# Mitro's sneek attack!!!



## sofaman (Jun 20, 2007)

Me and Mitro agreed on a little trade and I got my end today and he added a suprise Bomb!!! Witch included to 2 Illusiones I havent tried yet the MK and the HL:dribble: Thanks Mitro you are a true BOLT!!!


----------



## Paint (Mar 1, 2008)

What a nice suprise ,nice selection


----------



## big04deuce (May 16, 2008)

Nice!!


----------



## karmaz00 (Dec 5, 2007)

nice one


----------



## jitzy (Jan 7, 2007)

that is a sweeeeeeet hit


----------



## Deuce Da Masta (Dec 4, 2006)

Nicely done mitro!!! Some awesome smokes!!!


----------



## Ceedee (Jun 2, 2006)

Mitro, WOW man, that was one Holy Lancero of a hit there bro! Very, very nice! Damn. :dribble:

CD


----------



## smokinj (Jan 16, 2008)

*That is one Grade A hit right there!!*


----------



## hiway_86 (Jan 9, 2008)

Very nice!!!


----------



## jam (Dec 29, 2007)

Thats a great hit


----------



## LkyLindy (Feb 1, 2008)

Holy Smokes!!!


----------



## eggwhites (Apr 20, 2008)

Congrats!


----------



## DOZER (Sep 30, 2007)

Nice hit!!


----------



## g_flores (May 11, 2008)

Wow, that's a very powerful hit. Enjoy the Camacho!


----------



## amateurke (Mar 28, 2008)

Sweet hit!!


----------



## Webmeister (Jun 12, 2007)

Excellent! The mk is a great stick - waiting to get my hands on the hl and looking forward to it. Camacho, Anejo, and DPG - gotta love it.


----------



## CaptainJeebes (Apr 26, 2008)

very very sneaky indeed
nice hit


----------



## Doogie (Oct 15, 2007)

great hit :dribble:


----------



## Toasted Coastie (Feb 16, 2008)

Nothing like a sneak attack!


----------



## dravensghost (Sep 21, 2007)

thats a great looking bomb
those are some really good smokes


----------



## ER Doc (Feb 8, 2007)

Mike is a class act. Excellent little surprise!


----------



## Lok17 (Jul 31, 2007)

Mike never stops....


----------



## happy1 (Jun 29, 2007)

great hit


----------

• _Work request_: Print the part of the cigar trade thread from "# Mitro's sneek" up to and including "(Mar 1, 2008)", word for word. None of the lines that come next play any part in this.

• _Source data_:
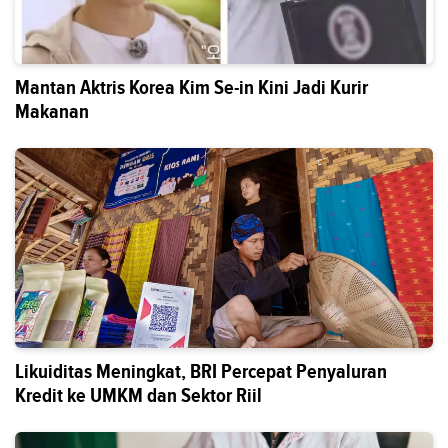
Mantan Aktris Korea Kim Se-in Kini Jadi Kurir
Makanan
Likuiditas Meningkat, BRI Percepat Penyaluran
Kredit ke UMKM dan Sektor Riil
...
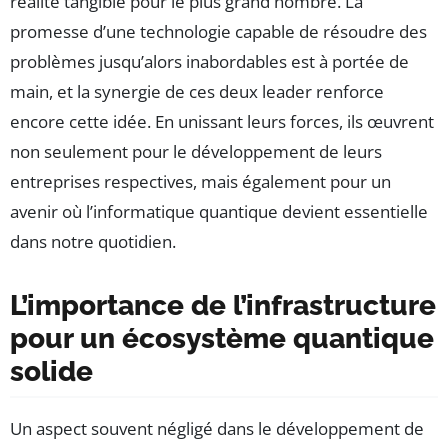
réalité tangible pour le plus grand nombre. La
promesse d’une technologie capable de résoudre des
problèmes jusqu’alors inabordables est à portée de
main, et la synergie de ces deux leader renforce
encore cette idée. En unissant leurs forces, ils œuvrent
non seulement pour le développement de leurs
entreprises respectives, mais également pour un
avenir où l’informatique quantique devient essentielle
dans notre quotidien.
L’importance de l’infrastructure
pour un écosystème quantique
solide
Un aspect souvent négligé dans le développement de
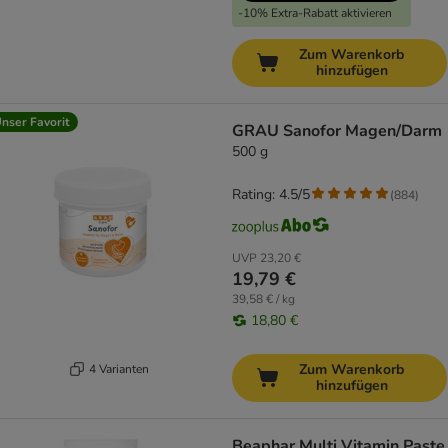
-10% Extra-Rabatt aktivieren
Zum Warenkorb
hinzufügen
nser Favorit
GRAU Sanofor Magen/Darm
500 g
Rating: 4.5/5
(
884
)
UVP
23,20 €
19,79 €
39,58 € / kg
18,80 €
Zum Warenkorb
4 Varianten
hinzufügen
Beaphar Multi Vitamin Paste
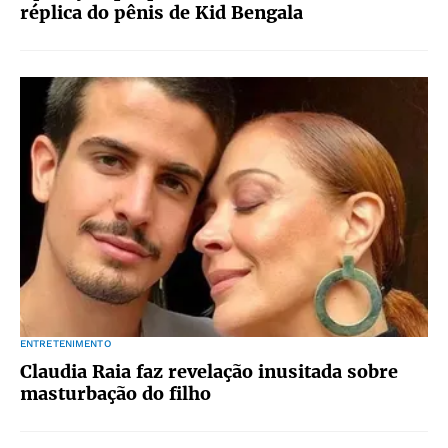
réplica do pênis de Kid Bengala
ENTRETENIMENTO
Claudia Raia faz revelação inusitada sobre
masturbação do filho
...
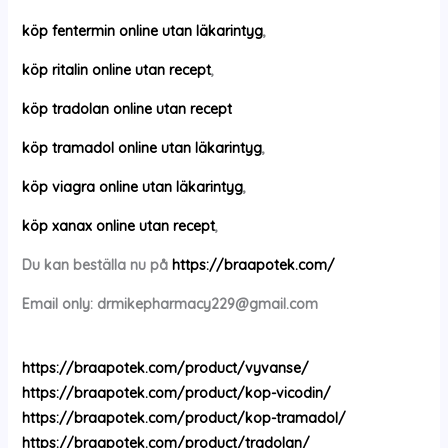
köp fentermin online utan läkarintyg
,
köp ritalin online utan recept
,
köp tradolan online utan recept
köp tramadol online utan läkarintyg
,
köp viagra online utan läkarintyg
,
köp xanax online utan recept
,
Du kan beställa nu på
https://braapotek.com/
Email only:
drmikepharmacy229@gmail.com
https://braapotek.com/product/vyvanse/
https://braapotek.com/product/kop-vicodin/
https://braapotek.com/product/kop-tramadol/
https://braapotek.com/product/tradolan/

• _Expected answer_:
# Mitro's sneek attack!!!



## sofaman (Jun 20, 2007)

Me and Mitro agreed on a little trade and I got my end today and he added a suprise Bomb!!! Witch included to 2 Illusiones I havent tried yet the MK and the HL:dribble: Thanks Mitro you are a true BOLT!!!


----------



## Paint (Mar 1, 2008)